Ainda a seleção
Estão sendo levantadas as mais variadas hipóteses para explicar a derrota da seleção na Copa do Mundo. É hora de encontrar culpados para que se exorcize o fracasso. Infelizmente o tempo parece passar muito devagar, deixando largos espaços para a curtição. No fundo o que se quer é esquecer, retornar às competições regionais e empolgar-se com a fúria dos clubes. Todo mundo sabe que o melhor remédio para a derrota é uma rápida vitória que distraia a atenção.

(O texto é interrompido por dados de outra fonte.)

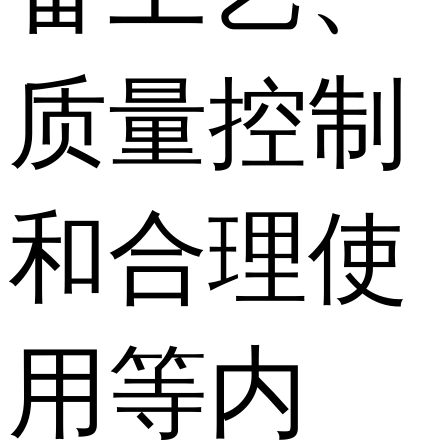
质量控制
和合理使
用等内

Dunga e sua trupe foram demitidos, mas resistem a converterem-se em passado: ainda estão nos noticiários e Dunga exibe aquela sua certeza olímpica de ter feito o seu papel com acerto. Se não deu, não deu. Pena que esse simplismo envolva as esperanças de toda a torcida brasileira.
Das muitas teorias que tenho lido e ouvido sobre a derrota da seleção a que me pareceu mais interessante foi a de um senhor que mora aqui no prédio. Habitualmente carrancudo, nos últimos dias ele tem-se dado o desfrute de sorrisos contidos e alguma fluência no palavreado. De fato, deixou de lado os breves acenos de cabeça para revelar-se torcedor aflito da seleção em busca de uma explicação que o satisfaça em relação ao que denomina “a tragédia da África do Sul”.
Devo reconhecer que a explicação do meu vizinho, se não consistente, é engenhosa. Apela ele para a posição do Brasil no mundo, relacionando-a com o atual insucesso da seleção. Para ele o Brasil sempre foi um país atrasado, subdesenvolvido, daí a energia nacional canalizar-se para setores onde a genética do povo mostrou-se mais favorável. Entre esses setores, o esportivo - em particular o futebol - tornou-se, ao longo dos anos, parte da alma nacional e expressão máxima da nacionalidade. Não por acaso o país converteu-se em pólo exportador de craques e alcançou resultados expressivos em competições internacionais.
A coisa foi bem até que o país começou a romper com o seu calamitoso passado: de subdesenvolvido a emergente, de excluído a membro dos principais grupos econômicos do mundo. Com passos rápidos o Brasil se torna uma potência ainda que internamente persistam as desigualdades etc.
Ocorre que para tudo nesse mundo há um ponto de equilíbrio e a balança pende para um ou outro lado, isso não se pode evitar. Segundo o meu vizinho o peso da melhora do país teve como resultado natural a perda de motivação para outras formas de expressão, entre elas e principalmente o futebol. Já não se precisa das chuteiras para lembrar ao mundo que o Brasil existe. Tal constatação, ainda que subliminarmente, incorporou-se ao modo de ser dos jogadores brasileiros sob cujos ombros já não pesa a responsabilidade de provar que o Brasil existe.
- Por isso aconteceu o fracasso e era natural que assim fosse – decretou o meu vizinho.
No fim perguntei a ele se a sua teoria poderia ser usada para prever o próximo campeão mundial. Ele não pensou para responder:
- O Uruguai.
Tentei ponderar que das equipes que disputarão as partidas semifinais a do Uruguai é a menos provável, porque mais fraca. Disse a ele que, em minha opinião, a Alemanha está jogando muito, daí reunir condições para vencer a Copa do Mundo. Ao que ele respondeu:
- Você está se esquecendo da balança. O Uruguai é o Brasil de ontem. O país precisa da vitória para dizer que existe e isso fará da seleção uruguaia a campeã do mundo.
Não nos dissemos mais nada. Não preciso dizer que acho isso uma loucura, mas não nego que ficarei intrigado se a seleção uruguaia sagrar-se campeã mundial.